Reputation: 384
I would like my program to read from stdin until EOF, print all input, and repeat. I tried clearing the EOF state of stdin as follows:
#include <string>
#include <iostream>
#include <iterator>
using namespace std;
int main() {
cin >> noskipws;
while (1) {
printf("Begin");
istream_iterator<char> iterator(cin);
istream_iterator<char> end;
string input(iterator, end);
cout << input << endl;
cin.clear();
}
}
After the first input is received and printed, however, the program just infinitely prints "Begin" without waiting for further input.
Upvotes: 0
Views: 1171
Reputation: 24259
The approach you're taking there won't work - when 'cin' gives you end-of-file in the context you're using, then cin is closed.
For your stated purpose of "reading text until eof, then doing it again", sorry for missing the nuance of this previously, but if you clone the stdin file descriptor and then use the clone, you can continue reading from these additional file descriptors.
Cloning iostreams isn't easy. See How to construct a c++ fstream from a POSIX file descriptor?
It's a little c-like, but this code will drain one copy of stdin until that stdin closes, then it'll make a new copy and drain that, and on.
#include <iostream>
#include <string>
void getInput(std::string& input)

──────────────────────────────

• **ASSIGNMENT 1**: In the stdin discussion, what does the program do after the first input is received and printed?
• **ASSIGNMENT 2**: Extend the stdin discussion, picking up right after its final line of code.
The Dataset items are separate material with no connection to the stdin discussion.

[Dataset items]

──────────────────────────────

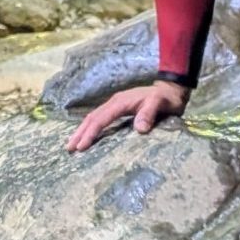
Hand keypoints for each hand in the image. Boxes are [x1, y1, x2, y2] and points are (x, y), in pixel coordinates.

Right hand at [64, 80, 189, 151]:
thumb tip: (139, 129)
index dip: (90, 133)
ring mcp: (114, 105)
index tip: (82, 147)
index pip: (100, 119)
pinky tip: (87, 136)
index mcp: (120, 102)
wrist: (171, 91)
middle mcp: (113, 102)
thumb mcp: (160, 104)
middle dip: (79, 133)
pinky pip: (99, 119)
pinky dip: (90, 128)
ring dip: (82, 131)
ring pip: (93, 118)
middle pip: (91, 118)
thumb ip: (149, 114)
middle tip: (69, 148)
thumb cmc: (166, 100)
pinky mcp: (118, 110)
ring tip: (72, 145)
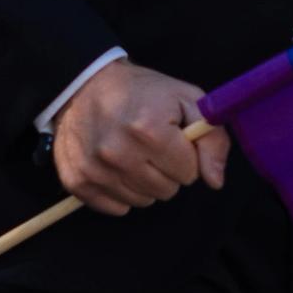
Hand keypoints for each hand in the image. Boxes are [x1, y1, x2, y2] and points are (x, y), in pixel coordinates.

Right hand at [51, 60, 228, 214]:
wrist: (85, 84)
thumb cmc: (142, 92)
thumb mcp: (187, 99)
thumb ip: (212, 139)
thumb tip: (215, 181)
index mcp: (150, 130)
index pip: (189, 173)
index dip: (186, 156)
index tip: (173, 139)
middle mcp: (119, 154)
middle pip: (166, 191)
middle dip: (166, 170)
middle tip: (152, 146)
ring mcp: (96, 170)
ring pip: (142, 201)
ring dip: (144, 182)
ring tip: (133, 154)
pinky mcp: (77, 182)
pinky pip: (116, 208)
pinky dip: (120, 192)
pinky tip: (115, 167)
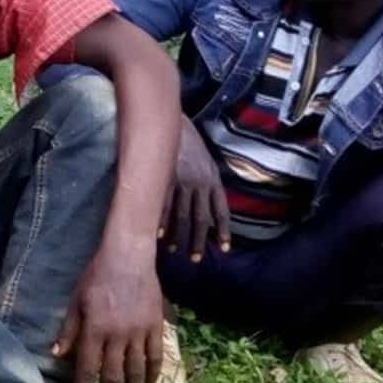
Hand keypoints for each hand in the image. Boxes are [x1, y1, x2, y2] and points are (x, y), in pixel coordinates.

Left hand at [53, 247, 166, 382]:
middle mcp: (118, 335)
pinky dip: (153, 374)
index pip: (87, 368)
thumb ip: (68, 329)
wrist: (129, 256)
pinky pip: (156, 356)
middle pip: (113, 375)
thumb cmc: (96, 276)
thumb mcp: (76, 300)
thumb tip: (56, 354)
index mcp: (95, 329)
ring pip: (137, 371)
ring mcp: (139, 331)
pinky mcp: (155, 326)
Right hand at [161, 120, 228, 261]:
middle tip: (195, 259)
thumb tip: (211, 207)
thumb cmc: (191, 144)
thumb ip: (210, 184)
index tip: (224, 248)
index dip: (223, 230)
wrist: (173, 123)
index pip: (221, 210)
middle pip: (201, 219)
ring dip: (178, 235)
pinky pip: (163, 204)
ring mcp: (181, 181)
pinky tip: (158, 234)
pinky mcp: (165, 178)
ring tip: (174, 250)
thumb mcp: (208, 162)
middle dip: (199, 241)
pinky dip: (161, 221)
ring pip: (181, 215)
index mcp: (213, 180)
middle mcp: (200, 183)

──────────────────────────────

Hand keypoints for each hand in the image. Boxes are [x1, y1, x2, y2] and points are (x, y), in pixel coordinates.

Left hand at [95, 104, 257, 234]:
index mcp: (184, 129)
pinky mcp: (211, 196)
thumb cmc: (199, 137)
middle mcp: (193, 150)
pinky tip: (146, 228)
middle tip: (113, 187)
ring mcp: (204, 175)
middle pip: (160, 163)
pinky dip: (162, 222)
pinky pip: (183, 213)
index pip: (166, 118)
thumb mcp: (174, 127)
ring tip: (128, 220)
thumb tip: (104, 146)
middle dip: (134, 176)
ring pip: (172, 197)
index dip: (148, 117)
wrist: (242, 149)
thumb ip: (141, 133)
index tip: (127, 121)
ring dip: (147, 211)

──────────────────────────────

• **EXPECTED OUTPUT 1**: It endlessly prints "Begin" without waiting for further input.

• **EXPECTED OUTPUT 2**:
{
char buffer[4096];
int newIn = dup(STDIN_FILENO);
int result = EAGAIN;
input = "";
do {
buffer[0] = 0;
result = read(newIn, buffer, sizeof(buffer));
if (result > 0)
input += buffer;
} while (result >= sizeof(buffer));
close(newIn);
return input;
}
int main(int argc, const char* argv[])
{
std::string input;
for (;;) {
getInput(input);
if (input.empty())
break;
std::cout << "8x --- start --- x8\n" << input.c_str() << "\n8x --- end --- x8\n\n";
}
}
Upvotes: 1
Reputation: 133
That is because you have printf("begin"); inside your loop so you are going to get it printed again each time round the loop.
The loop will not wait for input so each time it reads data from stdin - if there is nothing there it immediately gets EOF and so continues looping until some data is present.
Let me know if this doesn't make sense - or if I got it totally wrong.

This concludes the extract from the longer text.